The listing for FilterType is shown below:

   1: type FilterType
   2: {
   3:     id : Integer32 => AutoNumber();    
   4:     action: Text(20);
   5:     field: Text?;
   6:     operator : Text;
   7:     fieldvalue: Text;
   8:     priority: Text;
   9:     Destinations : {(DestinationType where value in DestinationList)*};
  10: } where identity(id);

Listing 5

The DestinationType entity is used to store a URL of an endpoint to send messages to. Each filter has one or more URLs that a message can be delivered to. The DestinationType entity has a unique id and a text field to store the URL. The Listing for DestinationType is shown below:

   1: type DestinationType 
   2: {
   3:     id : Integer32 => AutoNumber();
   4:     URL : Text;
   5: } where identity(id);

Listing 6

Note: The RouterManager grammar supports multiple operators, but the RouterManager runtime only supports the “=” operator. The other operators are left as an implementation exercise if the functionality is desired.

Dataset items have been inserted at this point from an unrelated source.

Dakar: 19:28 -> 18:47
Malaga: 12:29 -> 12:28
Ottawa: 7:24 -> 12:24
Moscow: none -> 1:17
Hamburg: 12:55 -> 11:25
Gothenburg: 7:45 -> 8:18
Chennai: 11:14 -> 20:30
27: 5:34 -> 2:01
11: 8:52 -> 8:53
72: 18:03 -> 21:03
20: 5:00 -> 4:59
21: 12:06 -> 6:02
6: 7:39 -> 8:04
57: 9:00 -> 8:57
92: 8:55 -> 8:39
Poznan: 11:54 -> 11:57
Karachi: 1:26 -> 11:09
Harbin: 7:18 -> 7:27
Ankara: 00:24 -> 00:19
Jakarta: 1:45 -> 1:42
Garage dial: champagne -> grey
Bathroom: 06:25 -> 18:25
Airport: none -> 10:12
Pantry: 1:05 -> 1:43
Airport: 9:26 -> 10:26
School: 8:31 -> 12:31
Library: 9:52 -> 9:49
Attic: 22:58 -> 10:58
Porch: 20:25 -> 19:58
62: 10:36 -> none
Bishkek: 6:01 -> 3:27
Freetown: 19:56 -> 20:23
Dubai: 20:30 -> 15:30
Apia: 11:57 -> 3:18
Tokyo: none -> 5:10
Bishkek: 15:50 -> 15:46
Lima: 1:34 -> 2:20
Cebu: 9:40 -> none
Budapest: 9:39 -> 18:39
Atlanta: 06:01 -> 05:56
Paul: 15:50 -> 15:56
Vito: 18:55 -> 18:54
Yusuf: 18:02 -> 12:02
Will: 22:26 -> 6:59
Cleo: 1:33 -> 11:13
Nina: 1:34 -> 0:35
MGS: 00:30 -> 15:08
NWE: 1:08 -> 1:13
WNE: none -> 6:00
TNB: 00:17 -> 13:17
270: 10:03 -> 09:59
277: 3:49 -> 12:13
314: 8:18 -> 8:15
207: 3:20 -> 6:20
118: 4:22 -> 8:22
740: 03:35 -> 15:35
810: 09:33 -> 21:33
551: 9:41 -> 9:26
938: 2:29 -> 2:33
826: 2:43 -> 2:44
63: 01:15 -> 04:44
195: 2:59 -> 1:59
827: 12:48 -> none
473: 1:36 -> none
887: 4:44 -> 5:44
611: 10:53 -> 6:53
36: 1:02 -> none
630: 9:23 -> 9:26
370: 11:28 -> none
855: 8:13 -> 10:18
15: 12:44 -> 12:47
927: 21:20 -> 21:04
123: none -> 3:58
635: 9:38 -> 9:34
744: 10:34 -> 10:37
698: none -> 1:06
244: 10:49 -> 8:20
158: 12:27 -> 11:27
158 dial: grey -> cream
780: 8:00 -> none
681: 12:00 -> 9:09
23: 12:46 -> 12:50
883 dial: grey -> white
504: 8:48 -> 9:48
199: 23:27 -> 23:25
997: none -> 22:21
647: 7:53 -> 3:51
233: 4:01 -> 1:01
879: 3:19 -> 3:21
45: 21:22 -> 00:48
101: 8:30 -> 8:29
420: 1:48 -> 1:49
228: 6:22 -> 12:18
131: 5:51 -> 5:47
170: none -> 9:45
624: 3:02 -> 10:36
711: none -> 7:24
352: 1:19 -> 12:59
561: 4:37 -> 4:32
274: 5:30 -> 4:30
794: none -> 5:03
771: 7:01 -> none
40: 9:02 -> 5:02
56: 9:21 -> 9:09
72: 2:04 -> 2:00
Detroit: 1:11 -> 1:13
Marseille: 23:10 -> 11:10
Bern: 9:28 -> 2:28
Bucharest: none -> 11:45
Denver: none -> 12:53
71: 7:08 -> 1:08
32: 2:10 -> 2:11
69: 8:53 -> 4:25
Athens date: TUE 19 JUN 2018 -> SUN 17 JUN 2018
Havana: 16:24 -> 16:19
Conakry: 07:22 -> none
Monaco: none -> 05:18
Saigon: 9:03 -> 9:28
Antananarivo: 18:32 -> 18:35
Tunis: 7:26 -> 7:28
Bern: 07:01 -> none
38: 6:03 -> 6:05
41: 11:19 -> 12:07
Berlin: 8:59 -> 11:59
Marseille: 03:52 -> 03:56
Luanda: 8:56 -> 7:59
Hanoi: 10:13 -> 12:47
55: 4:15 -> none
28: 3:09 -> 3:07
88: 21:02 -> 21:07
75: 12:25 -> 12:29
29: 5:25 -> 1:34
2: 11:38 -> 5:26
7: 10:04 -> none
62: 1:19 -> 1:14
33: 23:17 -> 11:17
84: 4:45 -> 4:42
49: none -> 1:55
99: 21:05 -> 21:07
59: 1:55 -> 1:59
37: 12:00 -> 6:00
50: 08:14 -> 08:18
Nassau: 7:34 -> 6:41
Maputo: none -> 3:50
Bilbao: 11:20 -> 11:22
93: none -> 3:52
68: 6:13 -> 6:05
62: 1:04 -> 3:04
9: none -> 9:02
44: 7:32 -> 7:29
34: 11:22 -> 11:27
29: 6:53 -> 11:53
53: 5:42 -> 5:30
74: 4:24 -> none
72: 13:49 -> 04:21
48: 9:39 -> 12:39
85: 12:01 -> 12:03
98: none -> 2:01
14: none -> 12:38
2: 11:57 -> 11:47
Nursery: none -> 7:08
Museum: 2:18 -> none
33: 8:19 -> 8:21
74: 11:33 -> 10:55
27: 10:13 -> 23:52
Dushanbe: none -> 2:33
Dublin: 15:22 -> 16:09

Type statements indicate what a model schema should look like but does not convey how it should be stored. Extents are used to specify how the entities are stored. The RouterModel defines three extents one for each of the types. DestinationList holds zero or more DestinationTypes, denoted by using the * operator. FilterTypes holds FilterType entities and RouterRules hold RouterRule entities

The complete listing of the RouterModel.m file is show below:

   1: module Router{
   2:     type DestinationType 
   3:     {
   4:         id : Integer32 => AutoNumber();
   5:         URL : Text;
   6:     } where identity(id);
   8:     type FilterType
   9:     {
  10:         id : Integer32 => AutoNumber();    
  11:         action: Text(20);
  12:         field: Text?;
  13:         operator : Text;
  14:         fieldvalue: Text;
  15:         priority: Text;
  16:         Destinations : {(DestinationType where value in DestinationList)*};
  17:     } where identity(id);
  19:     type RouterRule
  20:     {
  21:         Filter : FilterType? where value in FilterTypes;
  22:         id : Integer32 => AutoNumber();    
  23:     } where identity(id);
  25:     DestinationList : {DestinationType*};
  26:     FilterTypes : {FilterType*};
  27:     RouterRules:{RouterRule*};
  28: }

Listing 4

Note: There is an easy way to see if your language output maps to your model. In “Intellipad” load up your “M” model definition and paste in some “M” instance data generated from the language input text (see Listing 3). “Intellipad” will show error where the instance data doesn’t match the model. You can then change the model to better match the instance data or figure out how to change your projections in the grammar to match the model. In the RouterManager sample, if you have run the redeploy_router.bat file successfully, you should see a file called Router.m that contains the sample configuration instance data. Copy one of the RouterRules entity data to the clipboard and then load the RouterModel.m file into “Intellipad”. Insert the copied RouterRules entity from the clipboard below the RouteRules extent definition. In the “Intellipad” “M Mode” menu, choose “T-SQL Preview”. It should show the T-SQL in a second window with no errors as the grammar output matches the model. Image 2 below is a screen shot of the RouterModel with a RouterRules entity data inserted in “Intellipad” (notice the RouterRules data highlighted at the bottom):


Image 2


As you can see, it is very easy to define domain-specific languages and data models using the SQL Server Modeling CTP. By combining the two, it gives you the foundation to make powerful model driven applications. Part III of the “Model Driven Content Based Routing using the SQL Server Modeling CTP” will cover the RouterManager runtime and how it uses the model and model data for message routing.